I listen to Louisville’s local ESPN radio affiliate nearly every day. I listen to John Ramsey and Drew Deener in the morning on my way to work and school, and to Jason Anderson, Andy Sweeney, and Bob Valvano (the brother of the late Jimmy V) on my late afternoon rides home. They’re an enjoyable group of guys to listen to. They talk sports in a reasonable and entertaining way, bereft of much of the cliched gimmickry that sports talk radio often loathfully leans on.
They talk college football and basketball mostly, and not terribly much else. This is Louisville, after all, the self-proclaimed “Best College Sports Town in America.” It’s not something they really need to defend, frankly. They know their audience.
You know what I’ve never heard them talk about? Soccer.
Save for ESPN’s national radio coverage of the World Cup and a small mention of the most recent FIFA investigation of Qatar’s World Cup bid, soccer isn’t something that often finds itself on the airways of ESPN 680.
Like I said, they know their audience.
Of course, I’m not saying soccer doesn’t have an audience here. Soccer’s profile in Louisville is much the same as its profile throughout the country as the sport of the under-30 age bracket, home to the American sports hipster. While soccer doesn’t get much mainstream notice, Louisville has its own robust chapter of the American Outlaws, as well as supporters groups for Manchester United and Arsenal, among others. To speak more concretely of Louisville’s soccer support, the University of Louisville boasts a strong soccer program (including a shiny new stadium) which has produced the likes of Nick DeLeon of DC United and Andrew Farrell of the New England Revolution. Louisville City itself has sold around 2,000 season tickets, and it’s only November. Come next March, they could have double that number. And maybe they will reach their stated goal of averaging 7,000 fans each home game. Hopefully they will.
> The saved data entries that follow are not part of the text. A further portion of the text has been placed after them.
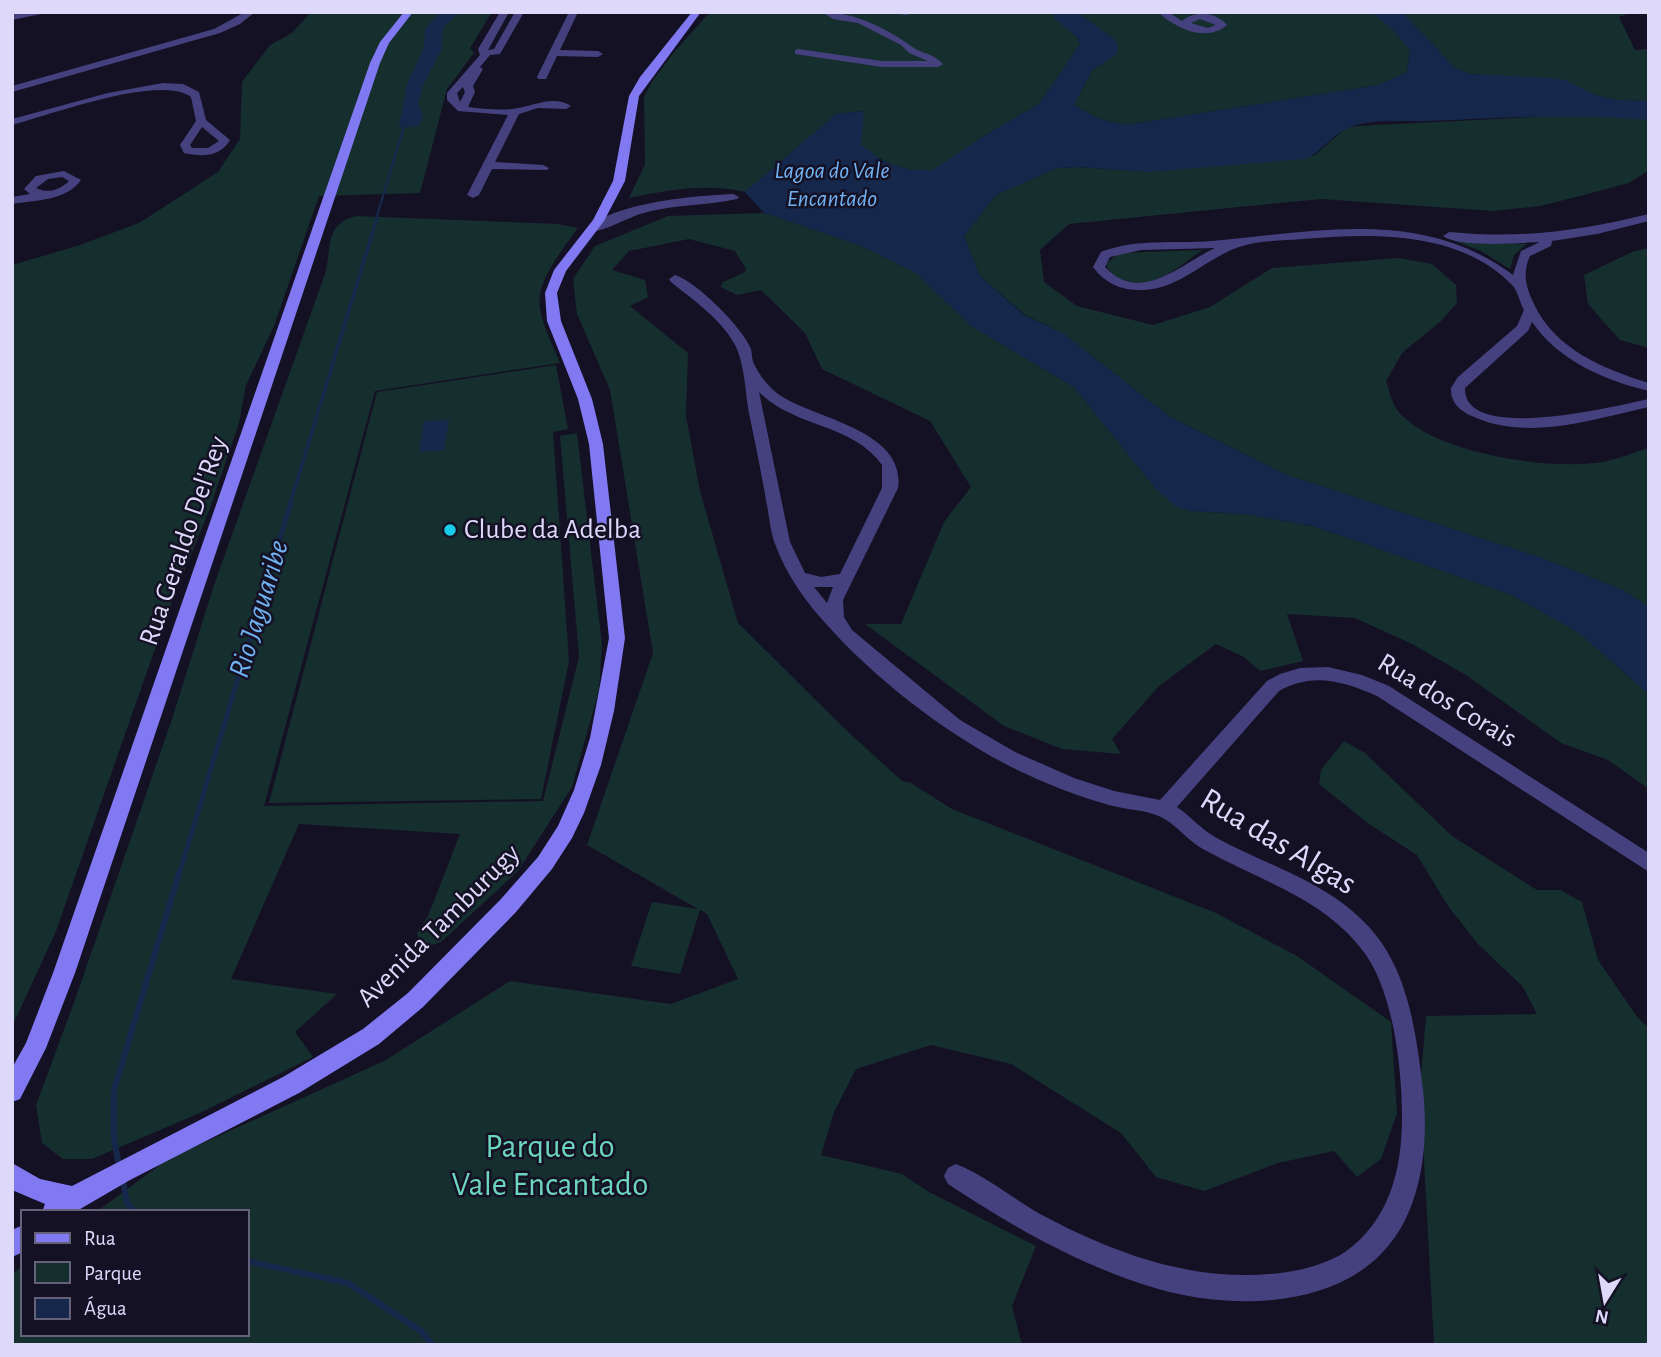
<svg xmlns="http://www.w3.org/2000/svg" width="1661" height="1357" font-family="'Alegreya Sans',sans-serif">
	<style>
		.green { fill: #152e2e }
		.water { fill: #15284b }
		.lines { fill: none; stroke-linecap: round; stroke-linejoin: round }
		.stream-far3 { stroke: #15284b; stroke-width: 2.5 }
		.stream-far2 { stroke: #15284b; stroke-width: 3.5 }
		.stream-far1 { stroke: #15284b; stroke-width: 4.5 }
		.stream { stroke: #15284b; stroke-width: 6 }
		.minor { fill: #45417f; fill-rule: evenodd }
		.secondary { fill: #8079f2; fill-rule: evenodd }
		.poi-dot { fill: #17cde9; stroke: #151125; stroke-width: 2.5 }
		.labels { text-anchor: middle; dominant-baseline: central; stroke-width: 5; stroke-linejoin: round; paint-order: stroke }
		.far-water-label { font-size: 24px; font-style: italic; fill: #70b2f2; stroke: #151125 }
		.poi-label { font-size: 28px; fill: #ded9fb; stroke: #151125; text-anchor: start }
		.street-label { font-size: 28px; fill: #ded9fb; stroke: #151125 }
		.water-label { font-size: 30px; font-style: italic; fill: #70b2f2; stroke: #151125 }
		.near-street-label { font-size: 33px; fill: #ded9fb; stroke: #151125 }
		.near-park-label { font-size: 33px; fill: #6bd5be; stroke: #151125 }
	</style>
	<rect width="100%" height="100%" fill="#151125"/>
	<g class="green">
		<polygon points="311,12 492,12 470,48 474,53 447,89 420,193 319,196 274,326 246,385 239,423 210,508 169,609 56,931 12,1027 12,265 77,246 139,223 218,172 240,139 242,82 270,45 292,33"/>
		<path d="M710,12H1054C1056,27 1076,29 1080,44L1039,104L987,134L933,171L911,170L885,162L860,145L863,111L836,114L745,192C706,183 668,190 629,198L645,164L644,97L653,80L675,51Z"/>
		<polygon points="1077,12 1372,12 1394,31 1410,50 1407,72 1379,85 1126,125 1099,119 1074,105 1092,70 1117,54 1114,39"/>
		<polygon points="1402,12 1634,12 1619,17 1635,50 1649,49 1647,72 1649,73 1649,101 1617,100 1595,95 1565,80 1470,74 1455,68"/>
		<path d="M1553,116H1605L1649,120V170L1629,183L1580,196L1540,206L1493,211L1321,199L1069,224L1040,250L1044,282L1077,306L1153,325L1210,307L1272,268L1398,258L1432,264L1456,285L1457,303L1441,321L1402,353L1386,381C1389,389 1392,404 1398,411C1433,454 1555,472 1607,461C1621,458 1635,452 1649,448V607L1623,590L1542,558L1287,475L1170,417L1064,334L1025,315L980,276L964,236L996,195L1057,168L1079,167L1149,172L1315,155L1346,128L1357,126Z"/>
		<polygon points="764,213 862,246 916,273 971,326 1074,387 1155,488 1177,507 1191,511 1244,514 1313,526 1512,595 1579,633 1649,694 1649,789 1608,760 1561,743 1466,675 1412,644 1355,618 1287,614 1303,661 1260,671 1244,657 1216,644 1159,686 1112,739 1121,754 1062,749 1004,726 865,624 901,624 944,522 971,487 930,421 822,369 805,333 761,290 737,295 721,287 723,282 745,272 746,269 735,251 689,239 629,251 612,270 645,280 648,297 630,306 688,353 686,416 700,491 738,623 845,729 902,781 911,783 952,809 1216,913 1297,956 1391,1022 1397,1113 1381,1159 1357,1177 1334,1151 1278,1163 1204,1191 1156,1177 1121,1133 1011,1064 931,1045 856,1069 834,1112 821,1155 902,1174 929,1192 1036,1246 1012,1306 1022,1345 12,1345 12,1274 23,1266 23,1334 247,1334 247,1212 96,1212 168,1159 386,1060 510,981 671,1004 738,979 707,914 700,910 680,974 631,966 652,902 698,909 587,845 653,653 610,390 577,314 573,279 595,246 668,216"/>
		<path d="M356,216L558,224L578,228C566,244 543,274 540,295C537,317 552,342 560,363L375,391L264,806L543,801L579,657L560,436L577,433L602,645L599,690L572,787L518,871L441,942L420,949L417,933L428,916L460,834L299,824L231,979L337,994L295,1032L313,1057L200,1113L92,1159H63L42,1143L36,1105L76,997L173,716L213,588L326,271C331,245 326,223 356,216Z"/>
		<polygon points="1452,240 1527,244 1514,255 1510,269 1481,251"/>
		<polygon points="1649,248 1649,348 1620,340 1588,304 1584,275 1632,252"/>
		<path d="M1202,250C1180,266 1156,289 1127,281C1116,278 1110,275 1106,264L1118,253Z"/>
		<polygon points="556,365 568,429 553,432 569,661 541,799 269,803 377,392"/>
		<polygon points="1344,741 1365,753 1452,836 1537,890 1560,890 1582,902 1598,960 1638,1018 1649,1028 1649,1345 1434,1345 1420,1087 1426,1016 1537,1014 1523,987 1478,944 1448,906 1417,855 1369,824 1319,784 1321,770"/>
	</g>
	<g class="water">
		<polygon points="441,12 459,12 443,28 441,51 424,83 418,104 423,116 418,126 399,128 407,84 424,48 425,29"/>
		<path d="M1054,12H1077L1114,39L1118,46L1117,54L1092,70L1074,105L1099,119L1126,125L1379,85L1407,72L1410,50L1394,31L1372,12H1402L1455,68L1470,74L1551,78L1565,80L1595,95L1617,100L1649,101V120C1575,113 1502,118 1429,121C1404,122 1372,118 1348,128C1332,135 1322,152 1305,159L1149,172L1079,167L1057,168L996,195L964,236L980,276L1024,315L1064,334L1170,417L1287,475L1542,558L1623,590L1649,607V694L1579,633L1512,595L1313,526L1244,514L1191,511L1176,507L1155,488L1074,387L971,326L916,273L862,246L764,213L745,192L836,114L864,111L861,145L885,162L911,170H933L987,134L1039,104L1080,44L1078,38L1055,19Z"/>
		<polygon points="449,420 444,450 419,452 424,421"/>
	</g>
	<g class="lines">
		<polyline class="stream-far3" points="376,219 405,123"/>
		<polyline class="stream-far2" points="290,504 377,218"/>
		<polyline class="stream-far1" points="179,875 291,502"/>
		<g class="stream">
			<polyline points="119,1166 114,1139 114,1090 179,873"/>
			<polyline points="123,1181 127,1203 135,1212"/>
			<polyline points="247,1261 348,1283 421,1331 433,1345"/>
		</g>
		<g class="minor">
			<polygon points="26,12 51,12 12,20 12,14"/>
			<polygon points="245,12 255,12 240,24 220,33 12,92 12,86 214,29"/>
			<path d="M500,12H509L488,50L494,49L515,12H524L500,54L490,55L480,67L483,69L473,86L475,92L468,107C482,109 498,110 512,109C531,107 554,94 571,106L566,109L538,108L519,114L495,162L543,165L549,168L547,170L492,169L479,195L473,198L467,195L508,115L458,111L447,100V93L480,55L478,49ZM463,87L465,92L460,102L457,93Z"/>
			<polygon points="569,12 578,12 560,50 598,51 603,54 598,57 557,56 546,79 538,79 537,77"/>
			<path d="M822,12C856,12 887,29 914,48C925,55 931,52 943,64L938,67H882L795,54V50L798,49L882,61H928L909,53L901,45L858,23L833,19Z"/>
			<polygon points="881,12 911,12 907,15"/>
			<path d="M1158,12H1168L1182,21C1196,10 1215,12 1227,25C1206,43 1175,28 1158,12ZM1200,19L1216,25L1208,28L1191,23Z"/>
			<path d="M163,83L183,84L199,92L206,120L230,140C220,157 202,157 184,153L180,145L196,121L191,97C160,74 50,115 12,125V119L108,93ZM202,127L219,141L208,148H192L190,145Z"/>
			<path d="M64,171L81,180C66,201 36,200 12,204V197L30,194L24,189L36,176ZM62,177L69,181C60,190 48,194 36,188L48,179Z"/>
			<path d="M733,194L739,197L737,199C705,206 672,204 640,214C627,218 594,237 585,230C615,202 693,196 733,194Z"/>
			<path d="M1649,214V221L1597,234L1552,241L1551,246L1530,256C1522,273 1526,288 1534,304C1555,349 1603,369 1649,383V391C1604,380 1559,361 1532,322L1528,331L1465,388C1463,445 1619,405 1649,399V407C1593,419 1527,442 1472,416C1460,411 1450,402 1451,388L1458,377L1517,326L1524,310C1520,303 1518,292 1513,286C1460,230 1372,233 1302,239C1282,241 1258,240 1239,247C1206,258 1180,289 1143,290C1123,291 1105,284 1093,267L1101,252C1137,238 1174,244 1212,241C1317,232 1421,207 1513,275L1521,251L1540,242C1518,243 1459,248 1443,236L1449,232C1522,239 1579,231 1649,214ZM1215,248C1181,264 1140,305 1105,267L1110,257L1141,250Z"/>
			<path d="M675,275C697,282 742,327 751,349C752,354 752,360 754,364C759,375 770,389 781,396C817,419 906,431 898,488L843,600L844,617L852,630L960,720L1015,752L1074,778L1114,791L1160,800L1267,681L1280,674L1300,668L1328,667L1362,675L1389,686L1649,853V872L1377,696C1343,681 1313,672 1279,691L1177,807C1190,816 1201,829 1215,837C1267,866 1327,881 1369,927C1409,971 1416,1033 1423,1090C1429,1145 1422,1213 1381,1254C1326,1310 1226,1309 1155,1288C1081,1266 1013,1227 948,1184L944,1176L948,1168L956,1164C986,1176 1012,1198 1040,1214C1117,1255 1199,1285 1287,1272C1307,1269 1328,1263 1345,1252C1389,1221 1402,1170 1402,1118C1402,1069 1394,996 1366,955C1327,899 1260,881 1203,849C1188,841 1177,825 1161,817C1145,809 1125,810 1109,805C1080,797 1052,786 1026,774C955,741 879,683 827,625C805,601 786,574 775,544C770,530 769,514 766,500C761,471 755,442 749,413C745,391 745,363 734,343C720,318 693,300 671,282L669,279ZM759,392C793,427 854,424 882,465V488L840,574L821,577L805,573L790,542ZM814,587H833L827,603Z"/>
		</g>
		<g class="secondary">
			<polygon points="404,12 413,12 389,43 380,63 75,973 46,1048 20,1099 12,1102 12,1068 26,1043 53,973 370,63 380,42"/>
			<polygon points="692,12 701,12 639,96 625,181 604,221 566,271 557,293 561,321 592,399 603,444 625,638 614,711 601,765 584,813 572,838 552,869 516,912 423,1007 379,1044 299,1093 130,1180 75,1212 42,1212 45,1204 12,1190 12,1163 40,1179 72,1186 283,1077 363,1029 408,993 501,899 538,857 558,826 574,790 590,738 609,638 589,444 578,399 547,321 545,293 554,270 593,220 613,181 629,96 640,77"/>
			<polygon points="23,1225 23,1252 12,1257 12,1230"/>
		</g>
	</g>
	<circle class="poi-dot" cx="450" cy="530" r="7"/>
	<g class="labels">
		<g class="far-water-label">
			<text x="832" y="171">Lagoa do Vale<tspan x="832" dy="28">Encantado</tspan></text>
		</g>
		<g class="poi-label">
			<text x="464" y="530">Clube da Adelba</text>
		</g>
		<g class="street-label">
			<text transform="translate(184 541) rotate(-71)">Rua Geraldo Del'Rey</text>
			<text transform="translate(1447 701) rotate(31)">Rua dos Corais</text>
			<text transform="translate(439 926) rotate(-45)">Avenida Tamburugy</text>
		</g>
		<g class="water-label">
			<text transform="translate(259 609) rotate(-73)">Rio Jaguaribe</text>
		</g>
		<g class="near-street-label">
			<text transform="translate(1278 842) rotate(31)">Rua das Algas</text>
		</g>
		<g class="near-park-label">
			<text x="550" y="1147">Parque do<tspan x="550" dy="38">Vale Encantado</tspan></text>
		</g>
	</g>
	<rect width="1661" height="1357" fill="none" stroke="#ded9fb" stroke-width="28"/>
	<rect x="21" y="1210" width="228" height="126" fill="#151125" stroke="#65617b" stroke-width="2"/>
	<rect x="35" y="1233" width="35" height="10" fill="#8079f2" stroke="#65617b" stroke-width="2"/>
	<text x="84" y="1245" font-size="21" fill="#ded9fb">Rua</text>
	<rect x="35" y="1262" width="35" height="21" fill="#152e2e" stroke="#65617b" stroke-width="2"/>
	<text x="84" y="1280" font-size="21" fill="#ded9fb">Parque</text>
	<rect x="35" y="1298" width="35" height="21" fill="#15284b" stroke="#65617b" stroke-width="2"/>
	<text x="84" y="1315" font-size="21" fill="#ded9fb">Água</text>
	<g transform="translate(1605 1301) rotate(191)" stroke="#151125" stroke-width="5" paint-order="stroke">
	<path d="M0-5L12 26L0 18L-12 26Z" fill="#ded9fb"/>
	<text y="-10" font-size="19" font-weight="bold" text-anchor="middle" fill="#ded9fb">N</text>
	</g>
</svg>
But what will it take to grab the attention of MLS? Louisville City FC’s principal owner, Wayne Estopinal, has publicly stated his intention to get Louisville into the MLS expansion discussion as soon as 2020. Does Louisville have the soccer appetite to make it happen?
There are several built-in obstacles between Louisville and MLS, namely market size. Louisville is the 49th Nielsen television market, and lags far behind each MLS market (although it’s only eight spots behind expansion hopeful Las Vegas). Furthermore, when national interest in soccer was at its apex, Louisville’s World Cup television ratings were far less than impressive. Louisville was measured as the 54th highest of 56 markets for the USA’s opening match against Ghana and, although the numbers would increase for subsequent USA matches, was only tied for the 41st highest rated World Cup market for all matches, as of June 27.
However, there is some hope for Louisville’s MLS future. Despite its relative market size, Louisville does stand out in one niche in the sports media landscape. For 12 years running, Louisville has led the country in average television ratings for college basketball, and it’s not very close. Last season, Louisville averaged a 4.5 rating on ESPN’s college basketball telecasts, while the second highest market came in at 2.8.
Could Louisville eventually support soccer with the fervor it does college basketball? Soccer might well be Louisville’s most likely avenue towards fulfilling its major league dreams. The city has been chasing an NBA franchise since the Kentucky Colonels folded, along with the rest of the ABA; in 1976, and it has yet to succeed. Can soccer fill the void? MLS is certainly more expansion-friendly than its basketball playing counterpart league. If Louisville can transform itself into a soccer hotbed, it well could. Time will tell.
Maybe one morning soon my car radio might surprise me, with some soccer talk. Then I will know that the sport will have moved the needle here, if only a little.
What do you think? Can Louisville City follow in Orlando and Sacramento’s footsteps of instant USL success?
This week’s LCFC News and Notes:
- As mentioned last week, Louisville City held its first real soccer event as a club, in the form of tryouts. The club has been mum on news of player acquisitions coming out of last weekend’s run out, but one would suspect that there will be news soon. WDRB’s Dalton Main summed up the events in his recap, complete with video of the coach, James O’Connor. You can find that here.
- Do you like Sepp Blatter? No? Me neither. Does anyone? I doubt it. Louisville City’s President Djorn Buchholz has (un)officially thrown his hat in the ring for a future FIFA presidency. You can support the tongue-in-cheek campaign on its Facebook page, here.
- Louisville has added to its front office team by hiring a communications person. The position will begin work on Dec. 1, and you can expect an announcement soon.